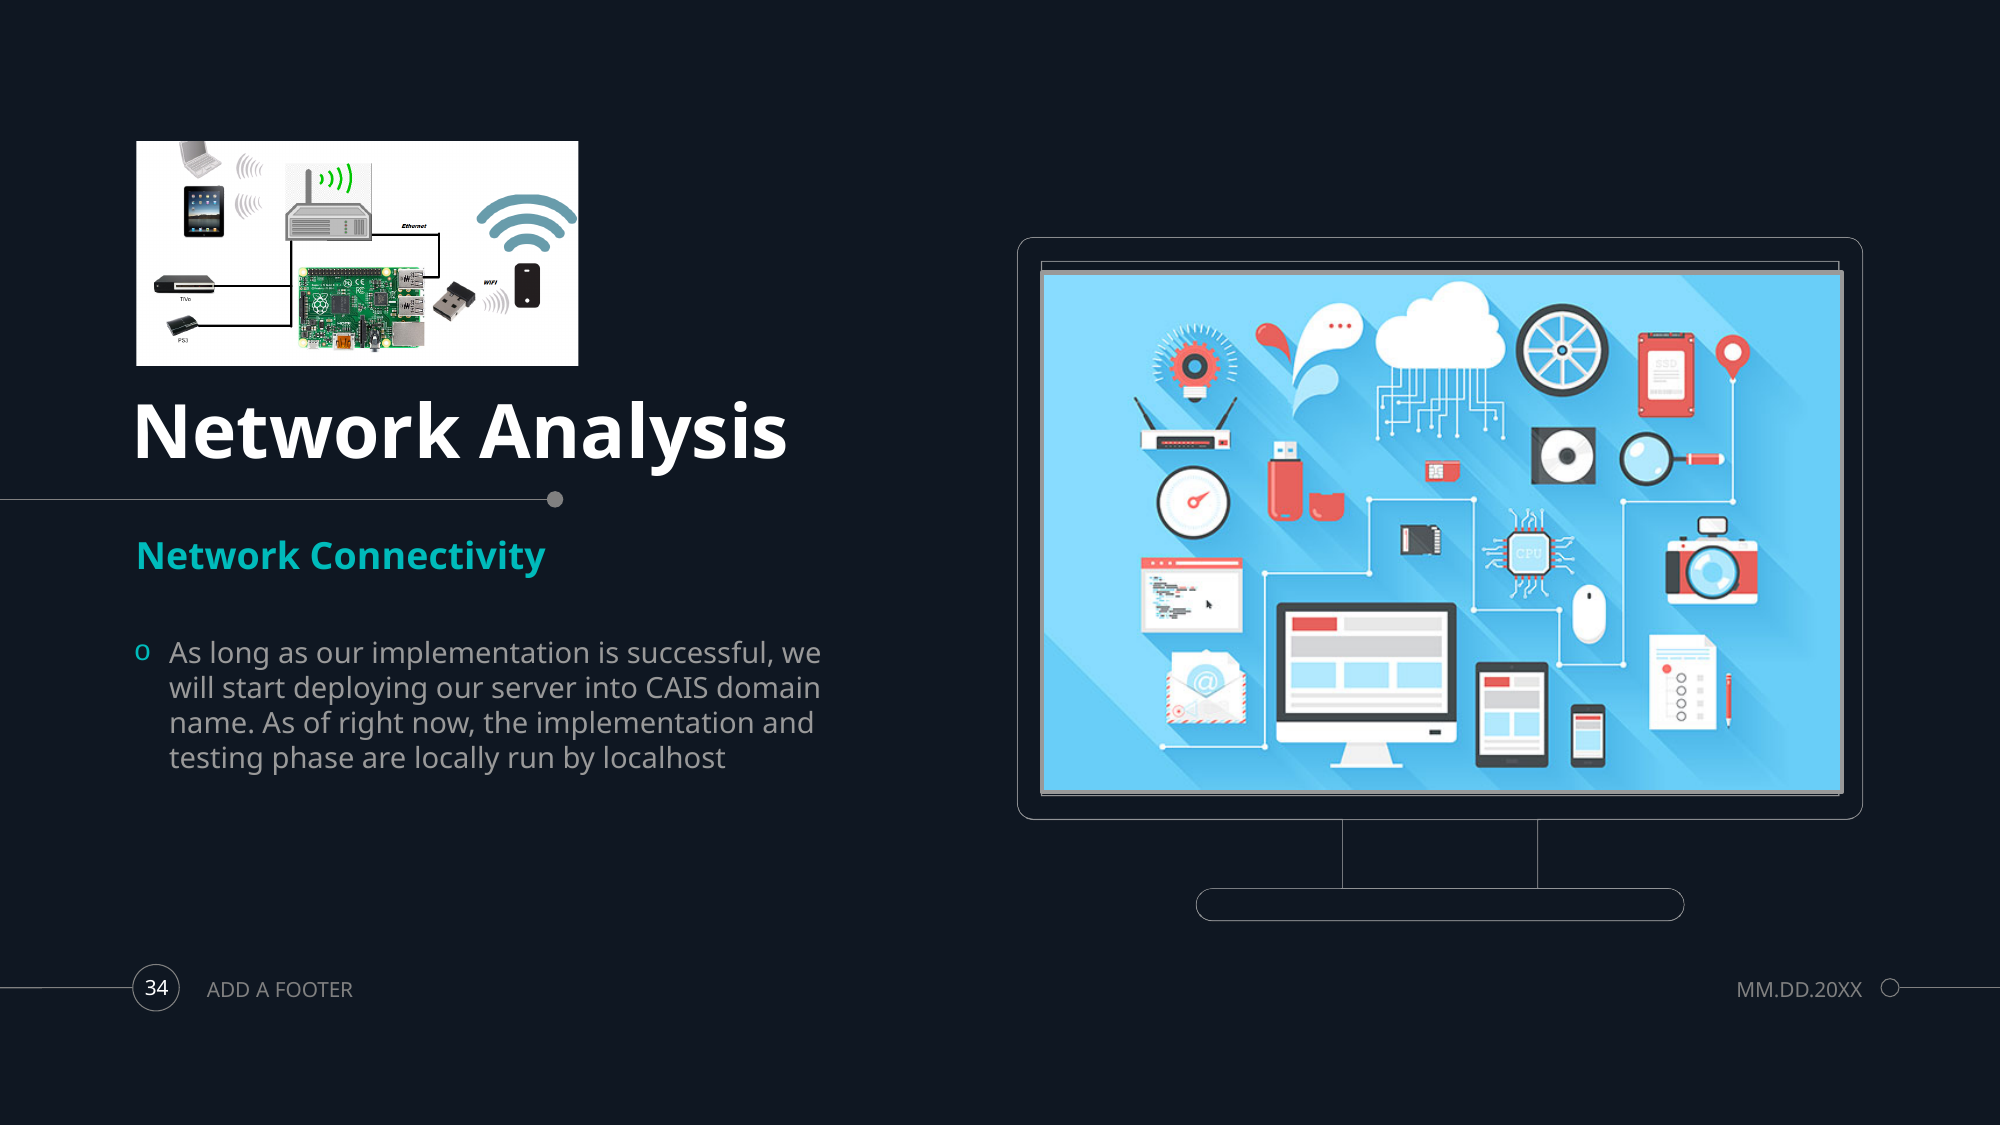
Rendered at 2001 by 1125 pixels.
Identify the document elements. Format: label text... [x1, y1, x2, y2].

title Network Analysis [131, 342, 864, 475]
list As long as our implementation is successful, we will start deploying our server into CAIS domain name. As of right now, the implementation and testing phase are locally run by localhost [133, 634, 865, 853]
slide_number 34 [127, 964, 186, 1014]
footer ADD A FOOTER [191, 964, 671, 1014]
picture [136, 140, 579, 366]
picture [1015, 235, 1865, 923]
slide_number MM.DD.20XX [1643, 964, 1863, 1014]
list Network Connectivity [135, 532, 865, 626]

· · · ·

Leave the images out. Set down all of the material above exactly.

Rendered at 2001 by 1125 pixels.
Identify the document elements. Format: label text... [x1, y1, x2, y2].

title Network Analysis [131, 342, 864, 475]
list As long as our implementation is successful, we will start deploying our server into CAIS domain name. As of right now, the implementation and testing phase are locally run by localhost [133, 634, 865, 853]
slide_number 34 [127, 964, 186, 1014]
footer ADD A FOOTER [191, 964, 671, 1014]
picture [136, 140, 579, 366]
picture [1015, 235, 1865, 923]
slide_number MM.DD.20XX [1643, 964, 1863, 1014]
list Network Connectivity [135, 532, 865, 626]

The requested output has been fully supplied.